• Verilen metin:
========================================================================

HABER MERKEZİ – Rojava devrimi dosyamızın 4. bölümünde THKP-C/MLSPB üyesi Hakkı Kolgu ile devrim sürecini, devrime nasıl sahip çıkılması gerektiğini ve bundan sonraki süreçte gençliğe düşen görev ve sorumlulukları konuştuk.
Türkiye Halk Kurtuluş Cephesi/ Marksist-Leninist Silahlı Propaganda Birliği üyesi Hakkı Kolgu,”Partimiz THKP-C/MLSPB 6 Ekim 2014 yılında Rojava topraklarına ayak bastı. Birincisi bilmediğimiz bir coğrafya ve hiç savaş tecrübemiz yoktu. İkincisi ilk gelen grubumuz içinde hiç Kürtçe bilen yok vb. Bir an evvel IŞİD’e karşı savaşmak için cepheye geçme arzusu ve kısa süreli, sınırlı bir askeri eğitim aldıktan sonra cephede konumlandık. Devrimin ve devrimci güçlerin karşılaştığı bütün zorluklarla karşılaştık. Şöyle söyleyebiliriz savaştık örgütlendik, örgütlendik savaştık. Elbette IŞİD-DAİŞ hiçbir ahlaki-etik kuralı olmayan dehşet örgütleri yani faşist Türk terör devletinin ta kendisi. İşte biz bütün bu düşmanlara karşı savaştık ve savaşmaya devam ediyoruz “dedi.

========================================================================

Toplanan veriler
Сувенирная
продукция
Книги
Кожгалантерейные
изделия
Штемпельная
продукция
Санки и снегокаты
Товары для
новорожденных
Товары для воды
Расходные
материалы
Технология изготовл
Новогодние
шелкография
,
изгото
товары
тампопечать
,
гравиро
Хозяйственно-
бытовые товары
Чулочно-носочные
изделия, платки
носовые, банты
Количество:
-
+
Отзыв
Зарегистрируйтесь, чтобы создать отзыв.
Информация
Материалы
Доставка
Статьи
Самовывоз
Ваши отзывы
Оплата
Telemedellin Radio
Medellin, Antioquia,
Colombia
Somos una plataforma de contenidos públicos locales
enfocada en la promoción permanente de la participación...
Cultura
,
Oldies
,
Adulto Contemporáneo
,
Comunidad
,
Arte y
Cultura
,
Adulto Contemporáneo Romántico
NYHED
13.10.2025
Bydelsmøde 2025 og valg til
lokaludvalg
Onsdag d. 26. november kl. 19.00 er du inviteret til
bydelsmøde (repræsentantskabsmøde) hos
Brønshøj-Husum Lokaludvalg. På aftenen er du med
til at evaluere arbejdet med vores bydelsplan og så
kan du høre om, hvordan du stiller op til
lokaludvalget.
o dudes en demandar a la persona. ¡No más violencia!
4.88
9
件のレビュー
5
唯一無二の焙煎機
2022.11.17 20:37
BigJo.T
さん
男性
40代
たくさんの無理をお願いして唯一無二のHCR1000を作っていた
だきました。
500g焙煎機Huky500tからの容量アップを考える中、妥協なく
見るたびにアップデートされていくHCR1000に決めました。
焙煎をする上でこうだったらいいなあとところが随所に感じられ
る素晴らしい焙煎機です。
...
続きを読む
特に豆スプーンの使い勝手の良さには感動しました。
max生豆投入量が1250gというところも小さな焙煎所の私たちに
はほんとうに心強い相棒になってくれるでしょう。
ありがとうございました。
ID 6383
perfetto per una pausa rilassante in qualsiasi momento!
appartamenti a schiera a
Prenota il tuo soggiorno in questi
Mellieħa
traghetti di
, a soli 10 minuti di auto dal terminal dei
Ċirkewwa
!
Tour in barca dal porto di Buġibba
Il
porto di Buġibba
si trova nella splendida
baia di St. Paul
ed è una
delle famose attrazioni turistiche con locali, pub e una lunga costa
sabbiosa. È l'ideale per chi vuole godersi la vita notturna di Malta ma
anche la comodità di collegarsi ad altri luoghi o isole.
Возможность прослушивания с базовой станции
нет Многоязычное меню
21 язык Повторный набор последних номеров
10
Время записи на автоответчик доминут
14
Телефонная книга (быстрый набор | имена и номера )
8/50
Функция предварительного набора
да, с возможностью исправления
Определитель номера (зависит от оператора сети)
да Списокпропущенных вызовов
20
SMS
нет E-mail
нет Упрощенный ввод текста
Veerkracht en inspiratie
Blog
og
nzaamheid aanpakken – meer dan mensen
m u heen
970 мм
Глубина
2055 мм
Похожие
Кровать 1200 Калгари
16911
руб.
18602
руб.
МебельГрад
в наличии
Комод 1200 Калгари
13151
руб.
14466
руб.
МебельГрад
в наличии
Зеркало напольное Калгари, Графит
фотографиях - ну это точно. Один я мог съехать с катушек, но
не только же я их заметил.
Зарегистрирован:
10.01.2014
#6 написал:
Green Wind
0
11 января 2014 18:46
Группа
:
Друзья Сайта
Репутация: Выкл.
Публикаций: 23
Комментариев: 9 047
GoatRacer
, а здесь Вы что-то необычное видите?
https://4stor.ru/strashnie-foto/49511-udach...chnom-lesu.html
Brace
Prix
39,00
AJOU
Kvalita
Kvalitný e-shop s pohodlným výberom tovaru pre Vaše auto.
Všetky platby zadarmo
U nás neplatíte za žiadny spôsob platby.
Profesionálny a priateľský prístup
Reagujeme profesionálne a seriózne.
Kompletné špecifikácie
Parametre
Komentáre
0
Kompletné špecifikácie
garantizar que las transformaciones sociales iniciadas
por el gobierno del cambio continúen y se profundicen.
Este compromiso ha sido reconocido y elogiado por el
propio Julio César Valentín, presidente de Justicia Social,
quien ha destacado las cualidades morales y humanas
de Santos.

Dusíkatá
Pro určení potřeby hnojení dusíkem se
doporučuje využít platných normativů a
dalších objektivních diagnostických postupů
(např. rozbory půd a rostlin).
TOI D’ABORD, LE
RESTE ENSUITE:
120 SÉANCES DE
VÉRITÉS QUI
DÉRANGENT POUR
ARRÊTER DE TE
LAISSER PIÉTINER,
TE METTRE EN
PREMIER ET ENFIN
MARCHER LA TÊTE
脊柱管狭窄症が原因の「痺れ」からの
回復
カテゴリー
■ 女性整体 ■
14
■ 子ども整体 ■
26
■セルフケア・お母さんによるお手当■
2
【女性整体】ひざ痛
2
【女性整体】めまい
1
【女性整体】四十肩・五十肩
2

========================================================================

• Görev listesi:
a - Rojava röportajına göre THKP-C/MLSPB Rojava topraklarına hangi tarihte ayak bastı?
b - Lütfen Rojava röportajını son cümlesinden sonra sürdürün.

• Verilen yanıtlar:
a - 6 Ekim 2014'te.

b -
Öncelikle bir gençlik örgütü olarak bizimle böyle bir röportajı yapmanız bizi heyecanlandırdı çünkü bizde bir gençlik örgütüyüz bugün hareketimiz saflarında yer alan militanların büyük bir bölümünün yaş ortalaması 25 geçmez ayrıca tarihsel olarak da bu böyledir Partimizin önderi Mahir Çayan THKP-C’yi kurduğunda 24 yaşında şehit düştüğünde ise 26 idi ve o zaman yani 1970’li yıllarda ortaya koyduğu tezler hem PKK’nin kuruluşunda esin kaynağı oldu hem de ortaya koyduğu tezler bugün birçok devrimci ve örgütçe kabul gören tezler haline geldi. O açıdan genç yaşlarda savundukları çizgide kesin ve net oluşları bunu pratikleri ile kanıtlamış olmaları bizi gururlandıran ve mutlu kılan asıl özdür.
Şimdi sorularınızı cevaplayabiliriz.
Türkiye devrimi için önemli bir yere sahip olan gezi direnişi süreci oldu, hemen ardından Rojava devriminin adımları atıldı. Bu süreci biraz açabilir misiniz?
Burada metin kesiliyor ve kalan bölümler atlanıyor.